THE INPUT:
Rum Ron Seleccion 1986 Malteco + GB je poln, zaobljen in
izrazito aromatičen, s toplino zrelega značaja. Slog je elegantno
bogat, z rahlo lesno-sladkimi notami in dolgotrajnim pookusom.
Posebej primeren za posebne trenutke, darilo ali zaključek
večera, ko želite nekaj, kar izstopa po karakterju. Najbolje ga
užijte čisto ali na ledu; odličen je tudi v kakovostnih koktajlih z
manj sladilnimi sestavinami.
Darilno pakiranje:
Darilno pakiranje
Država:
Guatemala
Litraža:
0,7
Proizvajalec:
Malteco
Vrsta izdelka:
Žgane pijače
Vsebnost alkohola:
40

WHAT TO DO:
Return exactly what appears in the records from the line with "manj sladilnimi sestavinami." through the final line, and nothing else.

THE ANSWER:
manj sladilnimi sestavinami.
Darilno pakiranje:
Darilno pakiranje
Država:
Guatemala
Litraža:
0,7
Proizvajalec:
Malteco
Vrsta izdelka:
Žgane pijače
Vsebnost alkohola:
40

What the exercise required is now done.